UBC Department of Zoology

Cosima Ciuhandu


PhD student, Zoology

MSc (Guelph)
BSc (Guelph)

Contact Info:
Department of Zoology
University of British Columbia
6270 University Blvd.
Vancouver, British Columbia
Canada, V6T 1Z4

Tel: (604) 822-5990
FAX: (604) 822-2416
ciuhandu@zoology.ubc.ca

 


O2 and CO2/H+ Chemoreception in Fish

Air breathing has evolved independently several times and has given rise to phylogenetically diverse groups of bimodally breathing fish. These animals are facultative air breathers that can exchange gases with both water and air. Many are related to lineages that have gone on to give rise to obligate air breathers that now depend solely on air for gas exchange. From the perspective of respiratory control, these developments have been accompanied by the need to control ventilation at multiple sites, utilizing different media (water versus air) and requiring feedback from different groups of receptors. This is compounded by the fact that different sites generally play slightly different roles in O2 uptake (greater in the air breathing organ than the gills) versus CO2 excretion (greater at the gills than the air breathing organ). Finally, with increasing dependence on air breathing for gas exchange comes a switch from the need to acquire oxygen as the primary respiratory drive to a need to eliminate carbon dioxide. Proper control of breathing under these changing circumstances requires feedback from chemoreceptors that monitor the effects of ventilating the different exchange surfaces on oxygen uptake and CO2 excretion and the goal of my research is to determine the location, distribution, stimulus modalities and response characteristics of oxygen and carbon dioxide chemoreceptors in facultative and obligate air breathing fish.

It is our hope that this will provide some phylogenetic insight into the evolution of chemosensory mechanisms associated with the evolution of air-breathing.

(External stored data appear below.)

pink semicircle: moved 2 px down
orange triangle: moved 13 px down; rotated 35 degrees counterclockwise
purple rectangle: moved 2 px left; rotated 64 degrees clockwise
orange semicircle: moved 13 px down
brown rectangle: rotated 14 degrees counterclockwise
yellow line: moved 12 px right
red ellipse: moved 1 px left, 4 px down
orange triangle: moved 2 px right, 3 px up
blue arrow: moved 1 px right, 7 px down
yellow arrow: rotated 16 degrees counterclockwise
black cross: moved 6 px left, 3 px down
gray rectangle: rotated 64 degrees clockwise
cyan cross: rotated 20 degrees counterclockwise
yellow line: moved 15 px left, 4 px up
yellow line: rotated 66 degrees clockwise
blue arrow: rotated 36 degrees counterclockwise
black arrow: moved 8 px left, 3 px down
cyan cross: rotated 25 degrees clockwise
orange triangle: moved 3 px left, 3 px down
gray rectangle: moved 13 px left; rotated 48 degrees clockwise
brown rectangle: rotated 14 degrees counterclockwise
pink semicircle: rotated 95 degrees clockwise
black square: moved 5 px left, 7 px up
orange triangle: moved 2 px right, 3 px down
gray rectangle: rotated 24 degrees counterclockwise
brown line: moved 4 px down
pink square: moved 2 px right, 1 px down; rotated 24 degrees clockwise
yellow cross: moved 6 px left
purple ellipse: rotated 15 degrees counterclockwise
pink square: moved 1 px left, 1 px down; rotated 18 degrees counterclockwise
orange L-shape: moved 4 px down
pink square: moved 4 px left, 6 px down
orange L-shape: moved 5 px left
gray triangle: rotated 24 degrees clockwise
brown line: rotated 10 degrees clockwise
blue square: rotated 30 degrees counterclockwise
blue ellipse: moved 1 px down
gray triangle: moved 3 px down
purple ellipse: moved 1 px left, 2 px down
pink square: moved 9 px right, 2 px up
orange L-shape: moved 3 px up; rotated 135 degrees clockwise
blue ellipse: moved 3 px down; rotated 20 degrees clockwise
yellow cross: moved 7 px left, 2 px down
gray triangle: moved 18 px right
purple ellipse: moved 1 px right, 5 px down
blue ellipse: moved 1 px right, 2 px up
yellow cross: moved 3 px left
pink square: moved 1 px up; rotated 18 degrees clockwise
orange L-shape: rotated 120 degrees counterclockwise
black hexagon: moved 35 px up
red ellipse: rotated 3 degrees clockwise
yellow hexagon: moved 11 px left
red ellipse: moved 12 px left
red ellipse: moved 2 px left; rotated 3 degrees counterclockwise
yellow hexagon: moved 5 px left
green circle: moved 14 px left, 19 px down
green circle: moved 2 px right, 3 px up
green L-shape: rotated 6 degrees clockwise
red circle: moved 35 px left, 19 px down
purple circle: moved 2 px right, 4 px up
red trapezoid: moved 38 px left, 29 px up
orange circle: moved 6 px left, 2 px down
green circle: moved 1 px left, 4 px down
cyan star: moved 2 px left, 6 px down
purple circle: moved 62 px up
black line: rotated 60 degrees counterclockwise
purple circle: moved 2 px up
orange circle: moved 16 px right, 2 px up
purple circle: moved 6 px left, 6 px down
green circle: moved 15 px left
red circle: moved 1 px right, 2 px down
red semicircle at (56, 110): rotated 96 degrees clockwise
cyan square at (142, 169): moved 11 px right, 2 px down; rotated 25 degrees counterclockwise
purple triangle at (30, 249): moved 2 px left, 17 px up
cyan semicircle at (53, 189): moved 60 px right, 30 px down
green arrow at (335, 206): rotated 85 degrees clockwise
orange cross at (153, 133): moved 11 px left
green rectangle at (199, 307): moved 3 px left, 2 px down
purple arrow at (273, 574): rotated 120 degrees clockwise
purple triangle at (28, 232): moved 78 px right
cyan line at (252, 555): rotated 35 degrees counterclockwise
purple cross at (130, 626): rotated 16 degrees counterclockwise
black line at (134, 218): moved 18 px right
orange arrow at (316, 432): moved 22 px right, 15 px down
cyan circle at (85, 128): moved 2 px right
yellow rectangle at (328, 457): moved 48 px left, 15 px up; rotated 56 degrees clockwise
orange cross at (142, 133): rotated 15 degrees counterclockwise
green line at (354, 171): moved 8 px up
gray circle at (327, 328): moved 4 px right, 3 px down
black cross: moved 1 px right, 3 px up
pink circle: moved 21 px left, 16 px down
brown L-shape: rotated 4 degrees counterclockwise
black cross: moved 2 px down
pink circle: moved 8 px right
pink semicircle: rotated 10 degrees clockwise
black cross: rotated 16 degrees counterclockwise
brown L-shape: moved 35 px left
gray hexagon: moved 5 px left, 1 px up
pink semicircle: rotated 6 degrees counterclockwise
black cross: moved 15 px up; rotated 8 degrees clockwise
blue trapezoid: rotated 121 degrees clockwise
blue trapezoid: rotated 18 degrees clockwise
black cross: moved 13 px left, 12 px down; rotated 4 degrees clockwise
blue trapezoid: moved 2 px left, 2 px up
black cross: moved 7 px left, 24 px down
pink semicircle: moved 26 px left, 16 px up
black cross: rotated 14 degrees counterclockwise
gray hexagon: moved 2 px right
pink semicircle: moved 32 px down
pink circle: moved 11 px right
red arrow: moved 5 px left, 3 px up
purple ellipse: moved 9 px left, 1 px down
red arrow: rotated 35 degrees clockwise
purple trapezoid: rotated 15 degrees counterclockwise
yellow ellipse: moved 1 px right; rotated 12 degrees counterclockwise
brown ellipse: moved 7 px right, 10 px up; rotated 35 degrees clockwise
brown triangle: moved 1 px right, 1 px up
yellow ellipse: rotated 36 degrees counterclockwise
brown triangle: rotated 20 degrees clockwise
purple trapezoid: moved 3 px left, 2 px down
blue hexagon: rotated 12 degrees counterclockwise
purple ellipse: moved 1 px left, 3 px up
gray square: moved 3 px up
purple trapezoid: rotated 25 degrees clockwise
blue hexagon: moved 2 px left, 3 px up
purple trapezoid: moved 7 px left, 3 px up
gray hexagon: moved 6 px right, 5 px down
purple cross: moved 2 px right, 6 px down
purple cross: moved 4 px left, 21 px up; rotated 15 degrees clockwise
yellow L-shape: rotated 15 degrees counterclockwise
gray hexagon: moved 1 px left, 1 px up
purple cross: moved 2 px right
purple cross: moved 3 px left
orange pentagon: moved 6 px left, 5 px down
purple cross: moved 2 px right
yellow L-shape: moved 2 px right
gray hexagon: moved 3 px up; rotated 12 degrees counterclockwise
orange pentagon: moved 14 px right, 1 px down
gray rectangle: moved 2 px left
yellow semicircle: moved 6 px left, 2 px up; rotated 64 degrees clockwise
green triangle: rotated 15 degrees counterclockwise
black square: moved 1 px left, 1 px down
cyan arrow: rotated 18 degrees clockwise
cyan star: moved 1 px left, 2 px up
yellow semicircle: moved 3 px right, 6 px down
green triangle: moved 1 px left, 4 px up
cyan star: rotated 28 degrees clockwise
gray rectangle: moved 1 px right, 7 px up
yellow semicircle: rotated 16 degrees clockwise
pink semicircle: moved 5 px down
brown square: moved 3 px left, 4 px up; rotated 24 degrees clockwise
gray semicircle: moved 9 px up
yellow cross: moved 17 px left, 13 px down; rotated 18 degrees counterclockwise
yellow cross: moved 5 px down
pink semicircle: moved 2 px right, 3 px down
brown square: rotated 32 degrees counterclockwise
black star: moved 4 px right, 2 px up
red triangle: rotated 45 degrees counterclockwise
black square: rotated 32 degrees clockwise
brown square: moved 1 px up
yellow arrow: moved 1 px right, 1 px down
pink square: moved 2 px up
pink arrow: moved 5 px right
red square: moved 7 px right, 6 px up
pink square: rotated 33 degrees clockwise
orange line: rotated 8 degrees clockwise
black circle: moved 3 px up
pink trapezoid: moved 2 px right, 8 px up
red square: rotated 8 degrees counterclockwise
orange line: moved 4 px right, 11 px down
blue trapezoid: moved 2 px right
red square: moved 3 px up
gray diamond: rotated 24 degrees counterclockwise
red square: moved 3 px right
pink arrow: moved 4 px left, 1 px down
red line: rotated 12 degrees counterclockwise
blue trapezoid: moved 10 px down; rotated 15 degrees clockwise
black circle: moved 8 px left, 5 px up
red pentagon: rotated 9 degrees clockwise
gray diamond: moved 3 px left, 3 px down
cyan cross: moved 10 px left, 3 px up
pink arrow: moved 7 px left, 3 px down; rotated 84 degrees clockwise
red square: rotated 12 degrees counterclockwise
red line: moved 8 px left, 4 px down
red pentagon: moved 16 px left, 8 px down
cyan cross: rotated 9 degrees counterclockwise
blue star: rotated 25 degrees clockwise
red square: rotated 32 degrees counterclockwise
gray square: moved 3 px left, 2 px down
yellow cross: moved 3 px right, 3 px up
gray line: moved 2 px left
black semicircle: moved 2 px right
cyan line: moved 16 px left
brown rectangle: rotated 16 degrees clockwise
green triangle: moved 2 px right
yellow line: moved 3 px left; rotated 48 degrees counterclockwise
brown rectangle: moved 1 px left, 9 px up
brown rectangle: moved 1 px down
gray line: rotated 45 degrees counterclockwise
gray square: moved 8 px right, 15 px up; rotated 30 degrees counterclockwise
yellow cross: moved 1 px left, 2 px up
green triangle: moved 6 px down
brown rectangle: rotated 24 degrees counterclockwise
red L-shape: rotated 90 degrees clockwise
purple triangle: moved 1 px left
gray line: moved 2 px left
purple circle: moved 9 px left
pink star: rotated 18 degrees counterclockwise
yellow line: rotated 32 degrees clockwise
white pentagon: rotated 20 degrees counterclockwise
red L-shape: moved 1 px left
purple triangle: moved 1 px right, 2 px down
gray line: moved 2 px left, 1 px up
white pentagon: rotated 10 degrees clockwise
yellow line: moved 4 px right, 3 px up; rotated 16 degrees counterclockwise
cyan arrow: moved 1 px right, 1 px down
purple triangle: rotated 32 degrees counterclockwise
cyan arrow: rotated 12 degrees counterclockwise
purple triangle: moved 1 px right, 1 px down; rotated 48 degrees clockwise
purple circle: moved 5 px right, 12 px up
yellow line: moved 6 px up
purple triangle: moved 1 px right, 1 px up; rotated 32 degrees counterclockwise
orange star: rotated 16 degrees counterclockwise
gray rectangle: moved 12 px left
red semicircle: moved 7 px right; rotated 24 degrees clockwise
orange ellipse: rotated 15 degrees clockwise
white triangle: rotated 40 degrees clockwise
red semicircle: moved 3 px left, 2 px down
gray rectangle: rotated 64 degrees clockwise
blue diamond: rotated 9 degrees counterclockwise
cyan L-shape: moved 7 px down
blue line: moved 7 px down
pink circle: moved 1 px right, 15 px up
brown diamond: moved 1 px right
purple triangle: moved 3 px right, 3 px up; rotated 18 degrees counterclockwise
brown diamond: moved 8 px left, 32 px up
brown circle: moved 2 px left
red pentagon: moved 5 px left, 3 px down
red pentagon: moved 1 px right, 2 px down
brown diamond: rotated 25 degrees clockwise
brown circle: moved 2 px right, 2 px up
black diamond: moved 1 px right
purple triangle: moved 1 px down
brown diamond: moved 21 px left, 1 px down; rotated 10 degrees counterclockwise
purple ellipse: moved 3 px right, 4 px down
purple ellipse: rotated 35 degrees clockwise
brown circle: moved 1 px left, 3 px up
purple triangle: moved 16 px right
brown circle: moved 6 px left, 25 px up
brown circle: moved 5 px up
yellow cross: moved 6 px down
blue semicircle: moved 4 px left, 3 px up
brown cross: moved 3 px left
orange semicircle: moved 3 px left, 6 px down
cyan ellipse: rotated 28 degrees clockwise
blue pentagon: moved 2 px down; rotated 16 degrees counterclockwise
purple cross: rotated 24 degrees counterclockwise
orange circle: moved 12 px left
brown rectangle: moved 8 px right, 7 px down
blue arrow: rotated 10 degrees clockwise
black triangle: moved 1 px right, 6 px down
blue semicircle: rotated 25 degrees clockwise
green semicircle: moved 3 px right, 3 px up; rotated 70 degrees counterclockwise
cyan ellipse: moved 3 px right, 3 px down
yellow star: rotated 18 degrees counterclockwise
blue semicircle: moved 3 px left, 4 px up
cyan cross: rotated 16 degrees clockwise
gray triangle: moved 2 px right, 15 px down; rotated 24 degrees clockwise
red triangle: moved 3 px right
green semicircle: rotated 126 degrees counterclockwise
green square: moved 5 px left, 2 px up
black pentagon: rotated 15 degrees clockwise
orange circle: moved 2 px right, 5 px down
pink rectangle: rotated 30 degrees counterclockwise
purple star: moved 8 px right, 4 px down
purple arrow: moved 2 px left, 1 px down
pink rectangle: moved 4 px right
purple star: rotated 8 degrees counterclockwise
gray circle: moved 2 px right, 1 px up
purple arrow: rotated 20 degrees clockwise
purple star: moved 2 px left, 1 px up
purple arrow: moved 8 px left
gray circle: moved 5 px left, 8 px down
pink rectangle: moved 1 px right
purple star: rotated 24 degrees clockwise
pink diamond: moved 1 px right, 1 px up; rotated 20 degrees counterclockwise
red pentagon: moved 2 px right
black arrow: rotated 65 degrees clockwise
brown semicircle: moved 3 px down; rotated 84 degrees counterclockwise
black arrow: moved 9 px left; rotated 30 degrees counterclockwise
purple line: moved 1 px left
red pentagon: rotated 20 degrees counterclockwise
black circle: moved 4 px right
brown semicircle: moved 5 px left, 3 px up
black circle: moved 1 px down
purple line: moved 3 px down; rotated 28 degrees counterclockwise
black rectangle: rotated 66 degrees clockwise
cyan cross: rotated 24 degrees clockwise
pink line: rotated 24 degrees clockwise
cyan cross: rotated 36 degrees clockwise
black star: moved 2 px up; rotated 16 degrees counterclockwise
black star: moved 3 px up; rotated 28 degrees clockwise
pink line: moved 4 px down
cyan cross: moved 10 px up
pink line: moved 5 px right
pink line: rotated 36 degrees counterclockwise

To begin my investigation, I will examine the magnitude of cardio-respiratory responses in fish subjected to graded and acute hypoxia and hypercarbia to address such questions as 1) Are there O2/CO2 thresholds at which input from one group of receptors switches from stimulating gill ventilation to stimulating air breathing, or is air-breathing stimulated by a different group of receptors? and 2) To what extent are the responses due to input from receptors sensitive to changes in the external versus the internal environment? In this way I hope to document the relative roles of internal- vs. external-sensing oxygen/carbon dioxide receptors in the production of gill versus air-breathing ventilatory responses. In the process I hope to examine evidence for the evolution of central CO2 receptors.